Join us in fundraising to help female PNG students attend Kokoda College
Education is the key to the future in PNG, yet access to quality education is limited in remote areas like the Kokoda Track, and even further limited for girls. Girls are outnumbered by boys at all levels of education, with the disparity increasing the higher the level of education. At secondary level, boys outnumber girls 3 to 2.Kokoda College is an exception, offering second-chance education pathways for PNG’s teachers and health workers of the future, with a focus on offering equal opportunity for women. Operated by Australian NGO KTF, the College’s Flexible Open Distance Education program gives students the opportunity to upgrade their qualifications from Grade 10 to Grade 12, the NEW minimum entry requirement for a career in teaching and health work. Students share their time between campus and home, rotating between group lectures, tutoring and self-directed study at home. This flexibility is vital for women, often primary care-givers unable to travel away from their families for extended periods to study. Tablet technology, a digitised curriculum and KTF’s installation of solar systems to every household along the Kokoda Track enhances flexibility for female students.
Join us trekking over the UN International Day of the Girl Child fundraising to help female students attend Kokoda College. Just $3000 covers tuition fees for a year, changing a woman’s future.
For more information visit: www.ktf.ngo
The Kokoda Track holds an extremely important place in Australia’s history. So join with other women adventurers to remember and respect the soldiers who went to war. From July 1942, the route over the Owen Stanley Range witnessed the battle hardened Japanese war machine, encounter young, unprepared, untrained, unproven and hopelessly outnumbered Australian soldiers. It was on the Kokoda Track that the myth of Japanese invincibility was broken for the first time.
The track stretches 96 kilometres through what is arguably some of the most rugged and wild jungle in the world.

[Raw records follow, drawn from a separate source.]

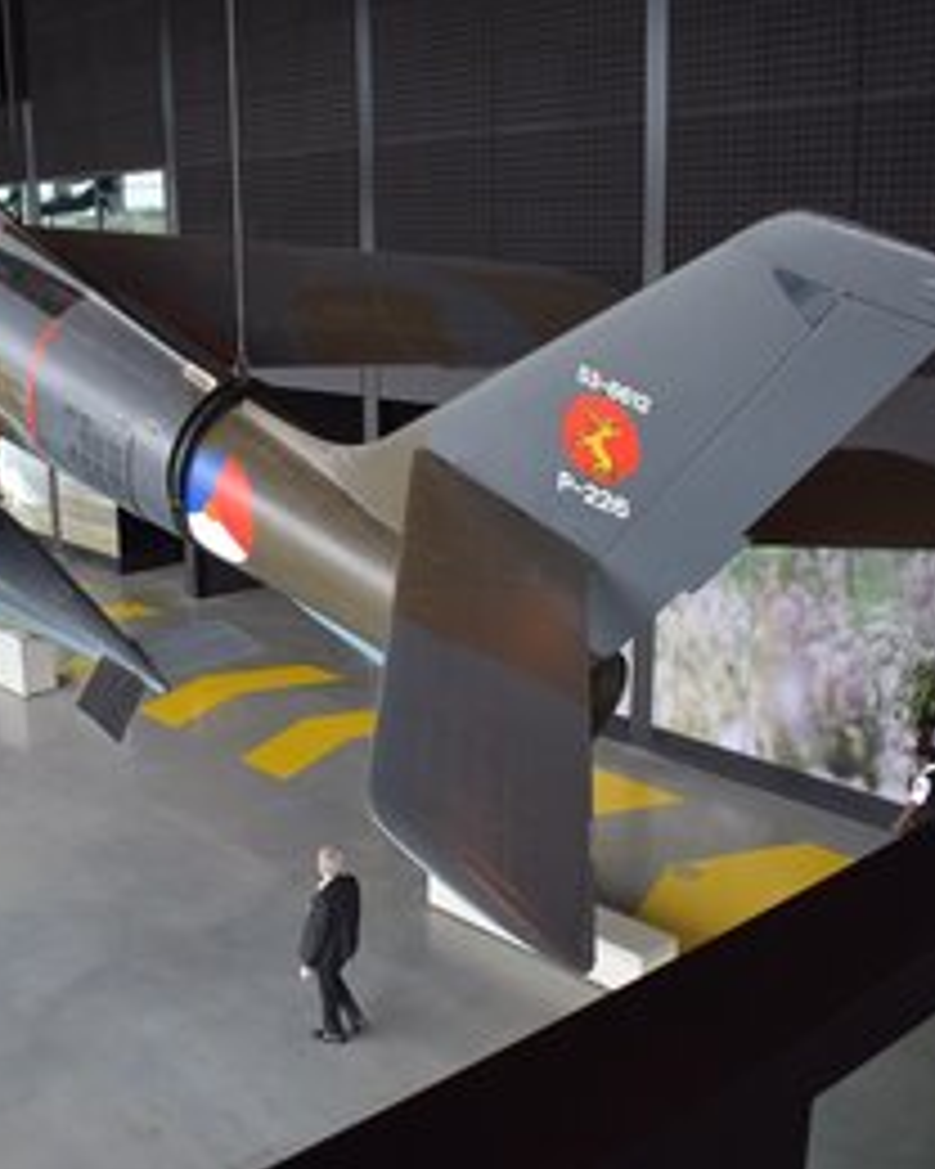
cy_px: 582
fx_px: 1349
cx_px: 252
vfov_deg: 46.8
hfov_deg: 37.4
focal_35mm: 39
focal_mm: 18
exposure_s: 1/100
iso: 400
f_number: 5
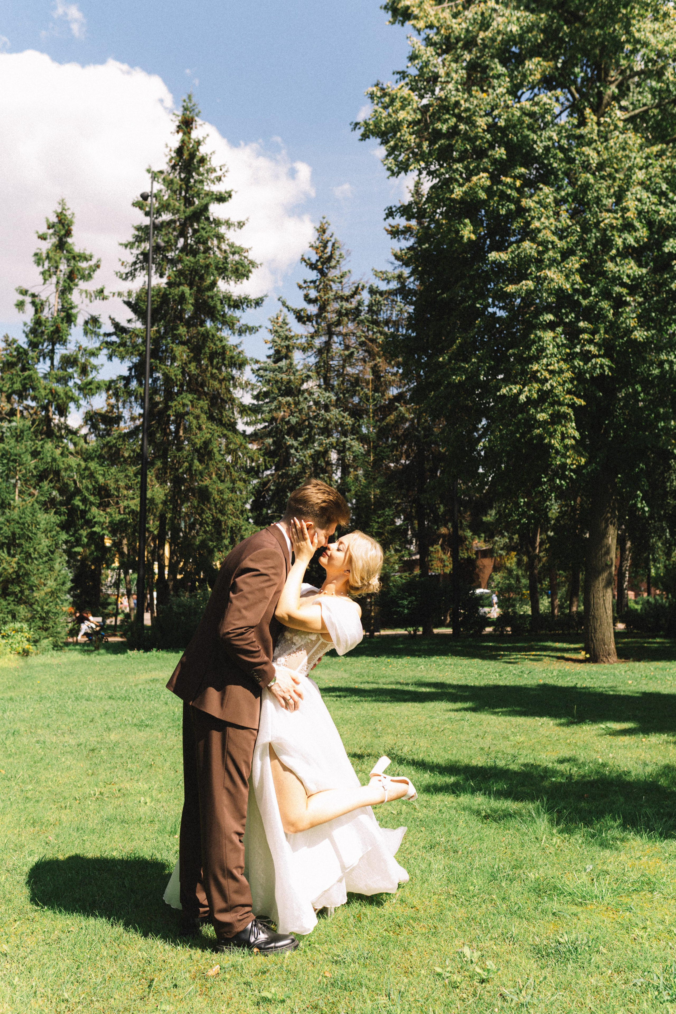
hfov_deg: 37.9
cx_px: 338
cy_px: 507
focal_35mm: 35
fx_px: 986
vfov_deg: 54.4
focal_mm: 35
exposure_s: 1/640
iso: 320
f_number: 4
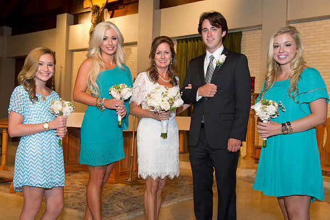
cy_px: 110
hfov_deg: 50.7
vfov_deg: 35.0
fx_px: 348
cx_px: 165
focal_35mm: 38
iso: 1600
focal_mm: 38
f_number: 5.6
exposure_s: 1/100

It is a primal track, built over 200 years ago as a commuting route between villages before it became the scene of bitter fighting between Australian and Japanese soldiers.
After completing this Women’s only trek with other like minded women you can feel proud to have paid your respects to Australian wartime history, to having completed a personal physical challenge and to have changed PNG women’s lives for the better.